Alister was dumb. For a moment he looked aghast.

"Ian!" he said: "You think he wants to be told anything? I always thought you believed in his divinity!"

"Ah!" returned Ian, "but do you? How am I to imagine it, when you go on like that in his hearing? Is it so you acknowledge his presence?"

"Oh, Ian! you don't know how it tortures me to think of that interloper, the low brute, killing the big stag, the Macruadh stag-and on my land too! I feel as if I could tear him in pieces. But for him I would have killed him on the spot! It is hard if I may not let off my rage even to you!"

"Let it off to him, Alister; he will give you fairer play than your small brother; he understands you better than I."

"But I could not let it off to him that way!"

"Then that is not a good way. The justice that, even in imagination, would tear and destroy and avenge, may be justice, but it is devil's justice. Come, begin now, and tell me all quietly-as if you had read it in a book."
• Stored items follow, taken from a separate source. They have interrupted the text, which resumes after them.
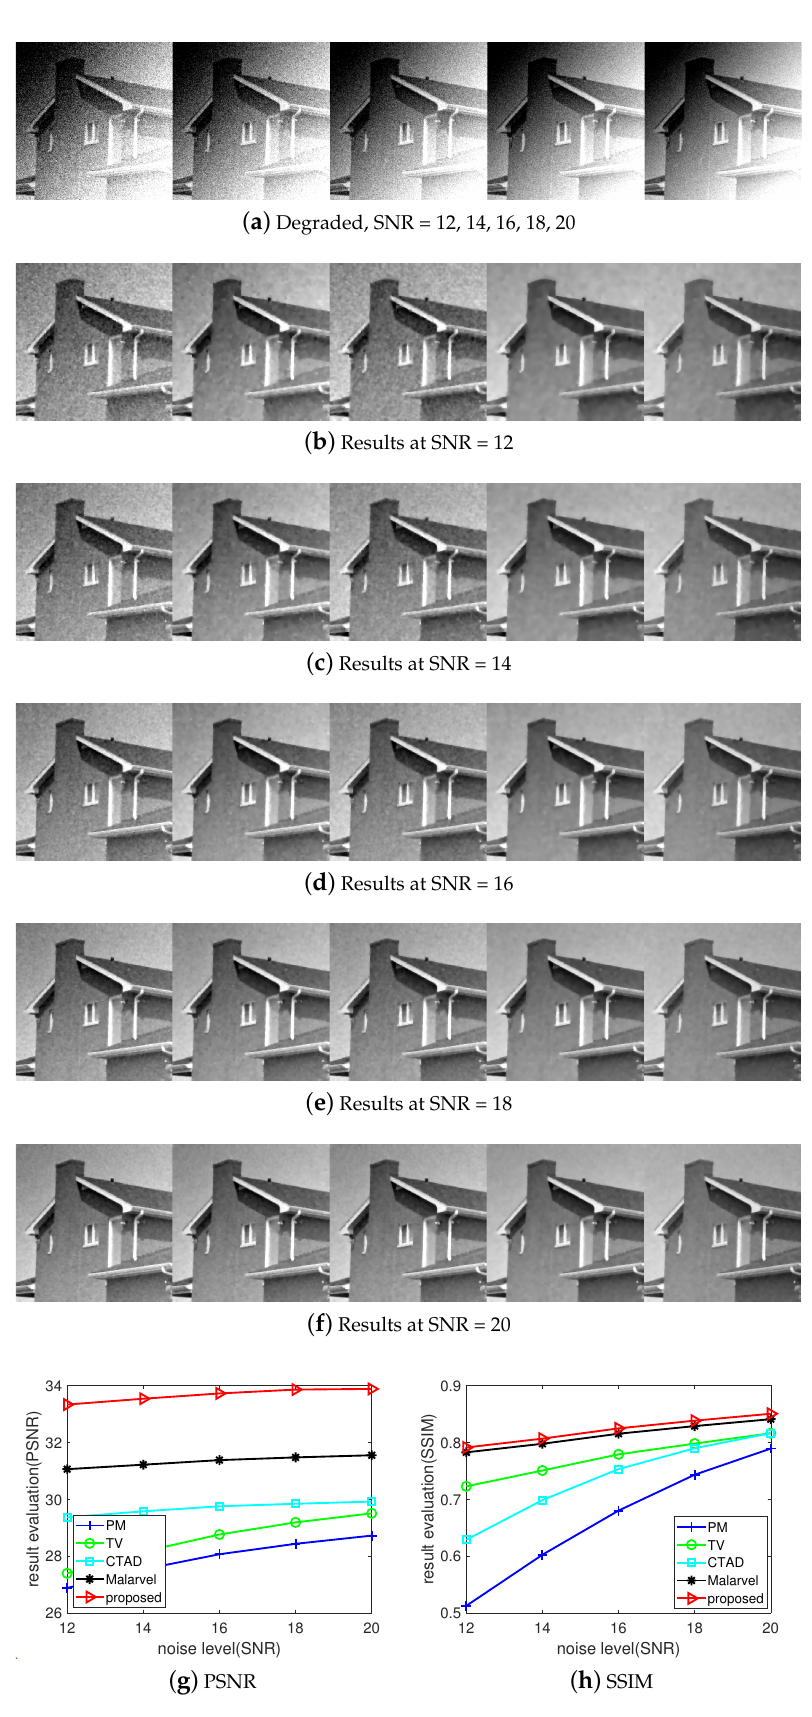
Figure 7. Results of House image in Experiment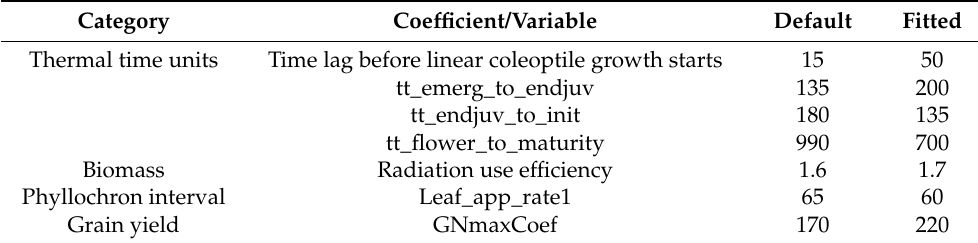
Table 2. Coefficient and variable modifications for the early cultivar in the APSIM Maize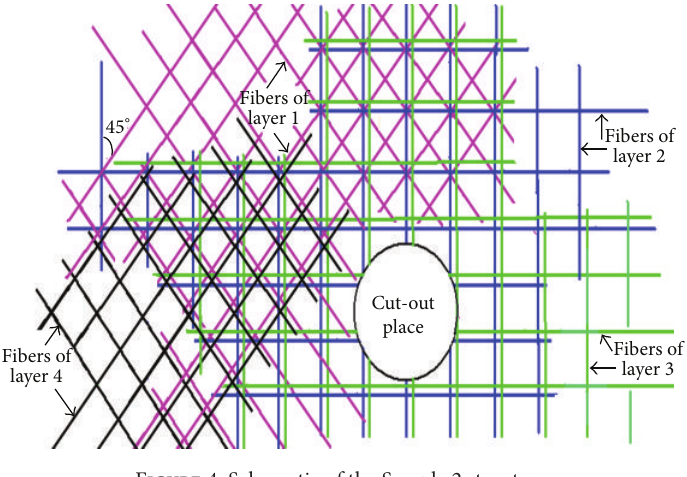
Figure 4: Schematic of the Sample 2 structure.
"Word for word, then, with all the imprecations!" returned Alister, a little cooler; and Ian was soon in possession of the story.

"Now what do you think, Ian?" said the chief, ending a recital true to the very letter, and in a measure calm, but at various points revealing, by the merest dip of the surface, the boiling of the floods beneath.

"You must send him the head, Alister," answered Ian.